DATASET EXTRACT Start Marker

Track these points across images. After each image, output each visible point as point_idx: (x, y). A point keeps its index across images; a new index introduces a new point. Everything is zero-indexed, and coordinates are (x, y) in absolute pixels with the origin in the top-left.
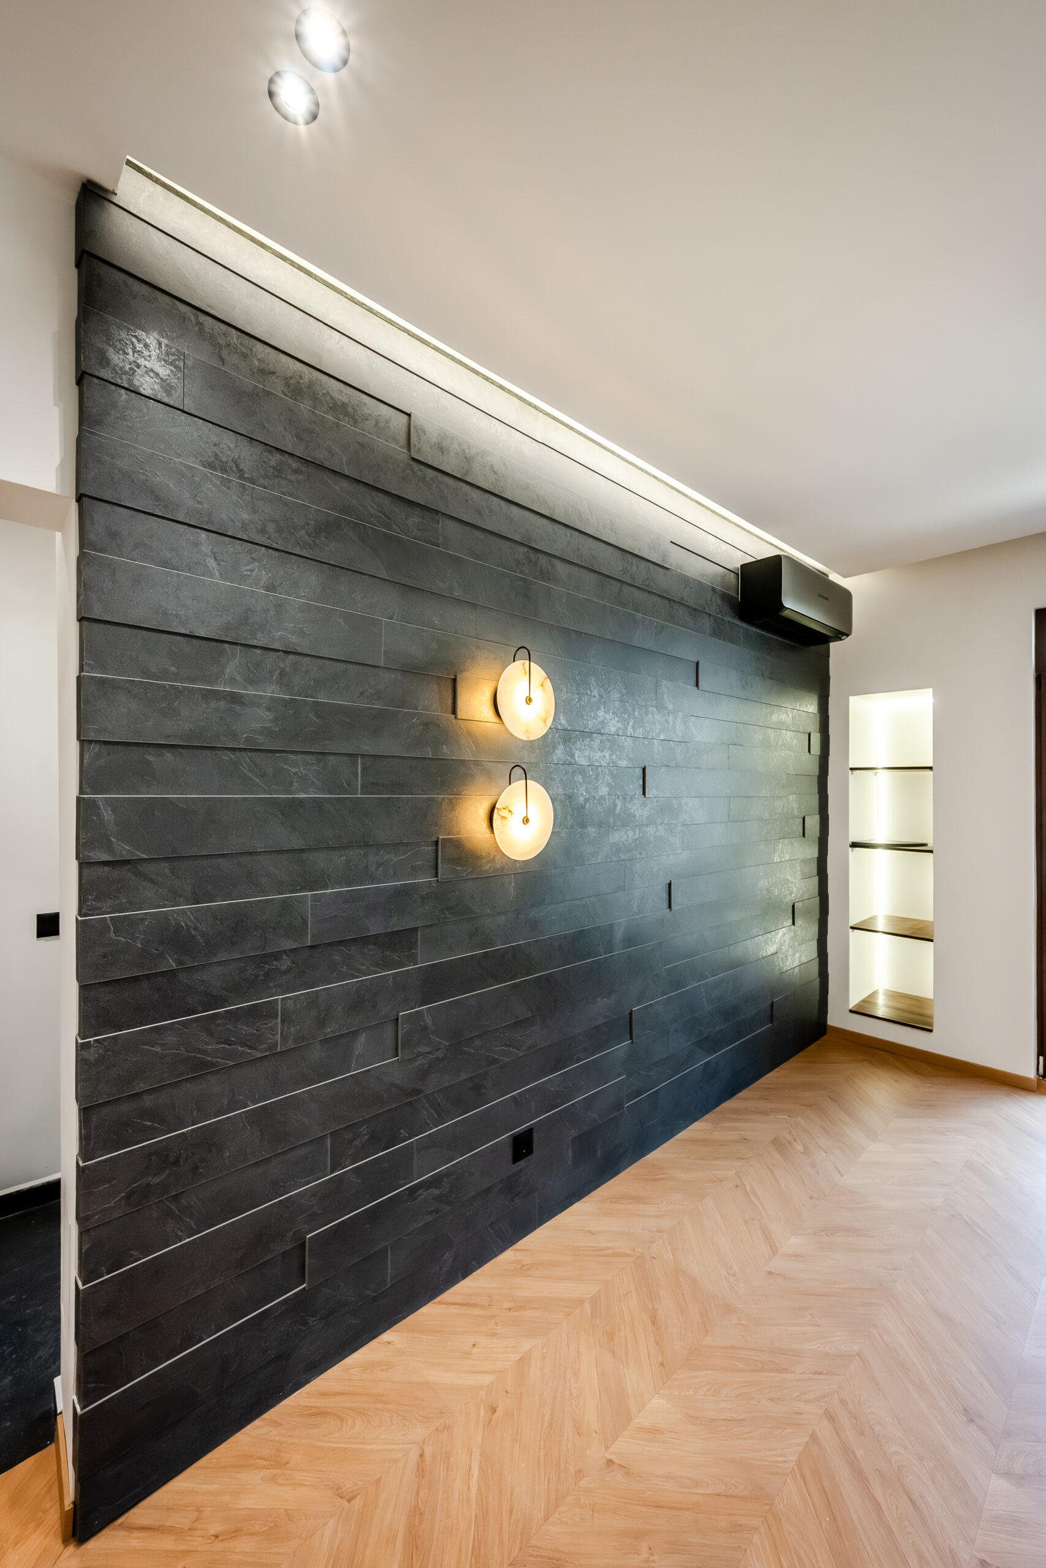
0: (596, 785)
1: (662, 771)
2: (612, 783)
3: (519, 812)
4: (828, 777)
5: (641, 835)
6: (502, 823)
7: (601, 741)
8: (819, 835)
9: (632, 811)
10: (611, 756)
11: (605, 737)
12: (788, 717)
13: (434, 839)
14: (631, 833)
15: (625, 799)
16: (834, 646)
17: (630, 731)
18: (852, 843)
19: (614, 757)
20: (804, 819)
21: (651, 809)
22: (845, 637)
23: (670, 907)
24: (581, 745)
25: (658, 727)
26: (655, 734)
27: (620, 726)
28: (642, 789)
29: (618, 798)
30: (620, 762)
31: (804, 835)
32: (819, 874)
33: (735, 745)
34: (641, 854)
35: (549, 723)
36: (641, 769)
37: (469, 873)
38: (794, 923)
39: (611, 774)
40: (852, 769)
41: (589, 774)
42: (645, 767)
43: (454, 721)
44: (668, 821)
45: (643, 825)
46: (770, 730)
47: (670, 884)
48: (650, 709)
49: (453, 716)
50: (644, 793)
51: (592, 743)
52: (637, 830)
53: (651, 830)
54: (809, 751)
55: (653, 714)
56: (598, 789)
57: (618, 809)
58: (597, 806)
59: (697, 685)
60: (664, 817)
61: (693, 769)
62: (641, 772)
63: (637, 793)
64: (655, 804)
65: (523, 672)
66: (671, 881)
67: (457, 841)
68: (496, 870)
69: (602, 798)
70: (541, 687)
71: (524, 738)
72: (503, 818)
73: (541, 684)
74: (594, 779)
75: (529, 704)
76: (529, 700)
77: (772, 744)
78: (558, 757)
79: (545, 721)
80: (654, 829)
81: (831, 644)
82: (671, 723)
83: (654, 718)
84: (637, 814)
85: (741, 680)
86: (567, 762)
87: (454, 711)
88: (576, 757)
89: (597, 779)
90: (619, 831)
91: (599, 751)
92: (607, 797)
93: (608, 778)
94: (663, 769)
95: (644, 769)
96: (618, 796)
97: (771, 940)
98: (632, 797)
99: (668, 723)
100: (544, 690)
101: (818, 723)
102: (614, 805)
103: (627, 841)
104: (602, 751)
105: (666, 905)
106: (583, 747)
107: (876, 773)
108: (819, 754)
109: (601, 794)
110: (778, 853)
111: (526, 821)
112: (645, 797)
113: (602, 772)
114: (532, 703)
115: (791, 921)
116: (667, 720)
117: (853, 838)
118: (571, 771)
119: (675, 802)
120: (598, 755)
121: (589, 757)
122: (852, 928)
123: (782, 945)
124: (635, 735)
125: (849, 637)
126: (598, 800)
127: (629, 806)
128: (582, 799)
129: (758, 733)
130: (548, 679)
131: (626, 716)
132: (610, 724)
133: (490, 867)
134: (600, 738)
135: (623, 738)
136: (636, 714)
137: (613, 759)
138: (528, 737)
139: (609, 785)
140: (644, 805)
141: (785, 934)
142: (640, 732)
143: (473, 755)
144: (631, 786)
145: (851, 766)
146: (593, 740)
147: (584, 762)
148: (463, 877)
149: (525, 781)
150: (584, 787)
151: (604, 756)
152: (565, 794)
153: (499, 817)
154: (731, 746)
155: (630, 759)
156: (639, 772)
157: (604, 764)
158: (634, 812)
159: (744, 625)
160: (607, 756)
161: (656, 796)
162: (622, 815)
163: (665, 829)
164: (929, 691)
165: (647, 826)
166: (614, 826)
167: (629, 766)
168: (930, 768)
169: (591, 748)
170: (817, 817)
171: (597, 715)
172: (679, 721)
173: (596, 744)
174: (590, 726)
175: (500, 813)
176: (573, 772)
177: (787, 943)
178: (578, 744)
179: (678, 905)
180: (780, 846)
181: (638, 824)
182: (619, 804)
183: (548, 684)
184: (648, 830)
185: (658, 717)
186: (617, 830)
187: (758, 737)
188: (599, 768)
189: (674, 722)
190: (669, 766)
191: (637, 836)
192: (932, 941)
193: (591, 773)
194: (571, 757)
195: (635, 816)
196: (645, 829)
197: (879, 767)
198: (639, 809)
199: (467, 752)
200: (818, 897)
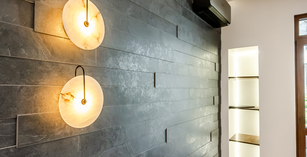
0: (131, 81)
1: (163, 75)
2: (139, 80)
3: (79, 96)
4: (221, 81)
5: (153, 107)
6: (65, 104)
7: (134, 57)
8: (218, 104)
9: (149, 95)
10: (139, 66)
11: (135, 56)
12: (209, 56)
13: (13, 116)
14: (148, 106)
15: (145, 89)
16: (223, 29)
17: (148, 54)
18: (230, 107)
19: (140, 66)
20: (214, 97)
21: (158, 94)
22: (229, 24)
23: (166, 141)
24: (123, 58)
25: (161, 53)
26: (159, 57)
27: (143, 50)
28: (154, 84)
29: (142, 88)
30: (143, 70)
31: (214, 104)
32: (218, 119)
33: (191, 65)
34: (153, 116)
35: (101, 40)
36: (153, 74)
37: (44, 138)
38: (211, 141)
39: (139, 75)
40: (229, 78)
41: (127, 75)
42: (155, 72)
43: (33, 33)
44: (166, 99)
45: (154, 102)
46: (203, 60)
47: (166, 130)
48: (157, 44)
49: (31, 29)
50: (155, 86)
51: (129, 58)
52: (151, 104)
53: (157, 104)
54: (215, 70)
55: (159, 47)
56: (132, 83)
57: (142, 94)
58: (131, 93)
59: (177, 37)
60: (164, 98)
61: (176, 75)
62: (153, 75)
63: (152, 86)
64: (160, 91)
65: (83, 5)
66: (166, 129)
67: (34, 117)
68: (66, 134)
69: (134, 88)
70: (96, 18)
71: (83, 48)
72: (66, 100)
73: (95, 16)
74: (130, 77)
75: (87, 26)
76: (86, 24)
77: (204, 66)
78: (109, 64)
79: (98, 39)
80: (159, 104)
81: (222, 28)
82: (167, 52)
83: (159, 49)
84: (151, 96)
85: (193, 37)
86: (115, 68)
87: (33, 26)
88: (120, 64)
89: (131, 78)
90: (142, 106)
91: (132, 63)
92: (136, 87)
93: (137, 78)
94: (163, 74)
95: (155, 74)
96: (142, 87)
97: (204, 149)
98: (149, 88)
99: (165, 52)
100: (98, 20)
101: (218, 60)
102: (140, 92)
103: (146, 110)
104: (134, 63)
105: (164, 140)
106: (124, 60)
107: (235, 80)
108: (218, 71)
109: (133, 86)
110: (206, 112)
111: (84, 102)
112: (155, 88)
113: (134, 74)
114: (89, 25)
115: (210, 139)
116: (165, 51)
117: (230, 105)
118: (117, 72)
119: (168, 90)
120: (132, 65)
121: (127, 66)
122: (230, 140)
123: (207, 150)
124: (150, 56)
125: (230, 24)
126: (132, 89)
127: (148, 92)
128: (123, 88)
129: (199, 61)
130: (100, 13)
131: (146, 46)
132: (138, 49)
133: (62, 133)
134: (133, 56)
135: (145, 57)
136: (151, 45)
137: (139, 68)
138: (86, 48)
139: (138, 81)
140: (155, 92)
141: (208, 145)
142: (153, 55)
143: (49, 58)
144: (149, 82)
145: (229, 76)
146: (129, 56)
147: (124, 68)
148: (39, 142)
149: (83, 76)
150: (124, 82)
151: (135, 66)
152: (113, 86)
153: (64, 100)
154: (190, 66)
155: (148, 69)
156: (152, 75)
157: (135, 70)
158: (150, 95)
159: (194, 14)
160: (137, 65)
161: (160, 87)
162: (144, 97)
163: (164, 103)
164: (257, 47)
165: (156, 102)
166: (140, 103)
167: (148, 72)
168: (258, 77)
169: (128, 60)
170: (218, 97)
171: (131, 43)
172: (170, 52)
173: (131, 59)
174: (128, 49)
175: (64, 97)
176: (118, 73)
177: (209, 149)
178: (121, 58)
179: (170, 140)
180: (207, 109)
181: (152, 101)
182: (143, 91)
183: (100, 16)
184: (156, 104)
185: (161, 49)
186: (142, 105)
187: (199, 63)
188: (133, 72)
189: (168, 52)
190: (165, 73)
191: (151, 108)
192: (259, 145)
193: (128, 74)
194: (117, 65)
195: (151, 97)
196: (155, 104)
197: (236, 77)
198: (152, 94)
199: (44, 55)
200: (218, 129)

DATASET EXTRACT End Marker

Every line above from the line with "102: (614, 805)" to the line with "131: (626, 716)", inclusive, must be returned exactly; no other line belongs in the reply.

## [SOLVED EXERCISE]
102: (614, 805)
103: (627, 841)
104: (602, 751)
105: (666, 905)
106: (583, 747)
107: (876, 773)
108: (819, 754)
109: (601, 794)
110: (778, 853)
111: (526, 821)
112: (645, 797)
113: (602, 772)
114: (532, 703)
115: (791, 921)
116: (667, 720)
117: (853, 838)
118: (571, 771)
119: (675, 802)
120: (598, 755)
121: (589, 757)
122: (852, 928)
123: (782, 945)
124: (635, 735)
125: (849, 637)
126: (598, 800)
127: (629, 806)
128: (582, 799)
129: (758, 733)
130: (548, 679)
131: (626, 716)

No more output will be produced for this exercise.